2. Le rituel sataniste de Joseph Häxan

 

Puisant dans l’imaginaire des rites païens et l’occultisme, Joseph Häxan présente lors de l’opyum festival une vidéo inspirée du film Witchcraft through the Ages (1922), du Danois Benjamin Christensen. Ce long-métrage culte horrifique réalisé il y a cent ans, qui retrace l’histoire visuelle de l’occultisme en sept chapitres depuis l’Antiquité, est considéré comme l’un des premier du genre. Dans l’œuvre The Black Rite (2022) de l’artiste australien âgé de 27 ans, filmée en pleine nuit, une pluie de météorites annonce la fin du monde.
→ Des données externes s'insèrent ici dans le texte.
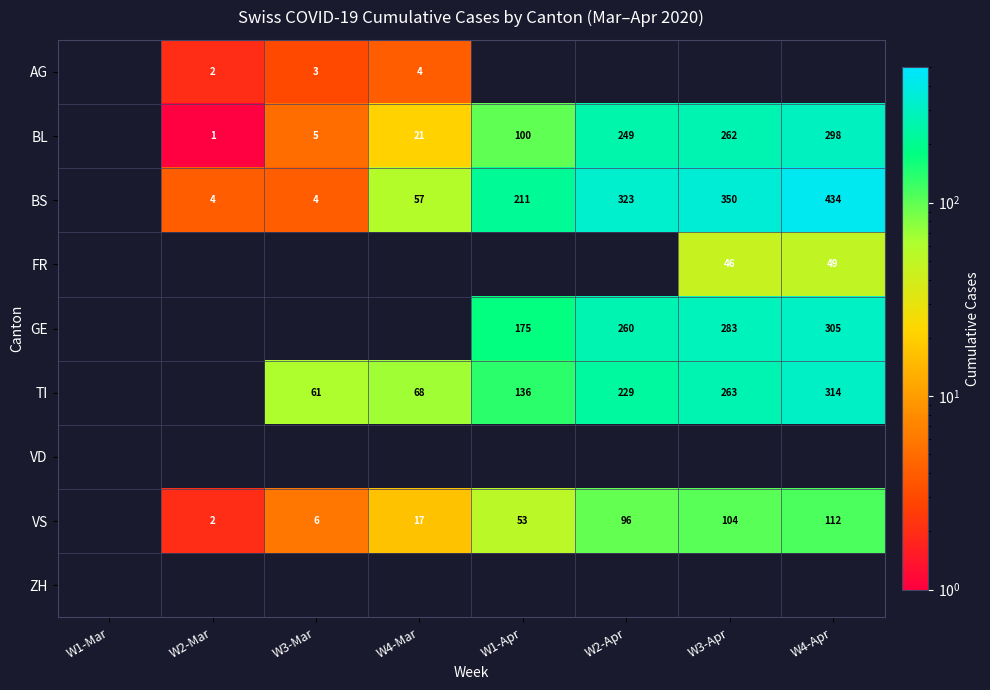

Is the value of BL at W4-Apr greater than the value of VS at W3-Apr?

Yes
Au contact du feu destructeur (ou salvateur?), une foule de corps nus semble émerger des arbres, comme réveillés par l’appel de l’apocalypse. Entre torsions de leurs bustes et gestes frénétiques, ces âmes possédées dansent autour des flammes. Entre sabbat et rituel sataniste, cette scène nocturne aborde la question de la bestialité primitive, et l’idée d’un retour à l’état de nature, mêlant sensualité et violence.